The hand never reached her. The ogre gave a terrible cry, took two tottering paces forward, and fell to the ground with a crash that echoed through the Hall.
Everyone rushed forward, but the ogre could not move; he only pointed with his great arm to the doorway, where a figure as large and hideous as he was himself was standing, wreathed in a ghostly mist.
“Germania,” whispered the ogre—and fainted.
CHAPTER13REMOVING THE GRUMBLERS
The ogre had bruised his forehead badly when he fainted at the sight of his wife. The Hag had found the foot water which the Norns had given them, and it helped a little, but not very much.
“They must have been the wrong kind of feet,” said Ivo, who was beginning to have a very low opinion of the Norns.
But it was not the bruise that was worrying them; it was the ogre’s state of mind. He had decided that Germania’s ghost had appeared to him because the ogress wanted him to join her in her bone-covered mound.

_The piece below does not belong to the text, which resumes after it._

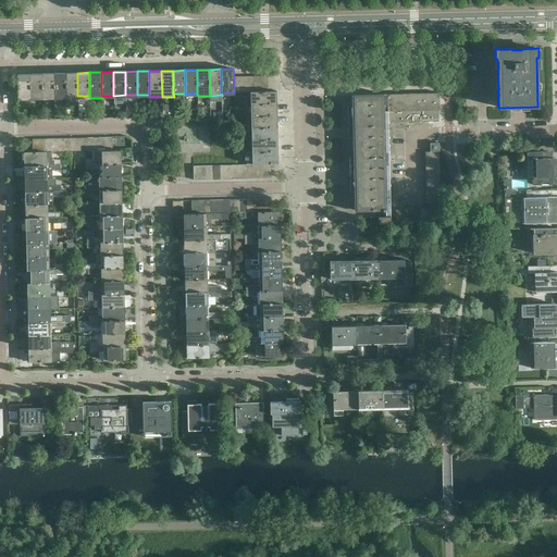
[(53,97),(53,73),(41,74),(41,97),(53,97)]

“She has been hovering over me ever since she passed on,” said the ogre. “I have felt her hover. A heavy hover, because she’s a big woman. So I have to die,” added the ogre. “I have to die quickly so that she doesn’t get impatient.”
The ogre having a breakdown had been bad, but the ogre deciding to die was worse.
“I can’t stop eating at once, but I shall stop eating slowly, so every day you must weigh my food and take off an ounce. And I must decide which pajamas to wear for the funeral and whom to invite. My three aunts, of course, and they’ll have to bring Clarence.”
“Who’s Clarence?” asked Ivo—but the ogre only shook his head and sighed.
“But you can’t do this,” said the Hag. “You’ve got a castle to care for—look at all the land out there and the gardens and the lake. What’s going to happen to it?”
“I shall make a will,” said the ogre. “Perhaps my Aunt-with-the-Eyes should have it—she’s the eldest. Or the Aunt-with-the-Nose. Obviously I can’t leave it to Clarence. It’ll probably take a few weeks for me to be properly dead—I’ll have decided by then.” He waved a lordly hand. “And you can look after everything till then, can’t you?”
The rescuers looked at each other. They thought that the ogre was getting a bit above himself.
“I have a house in London, you know,” said the Hag.
“And I have a job,” said the troll.
“My mother is waiting for me,” said the wizard.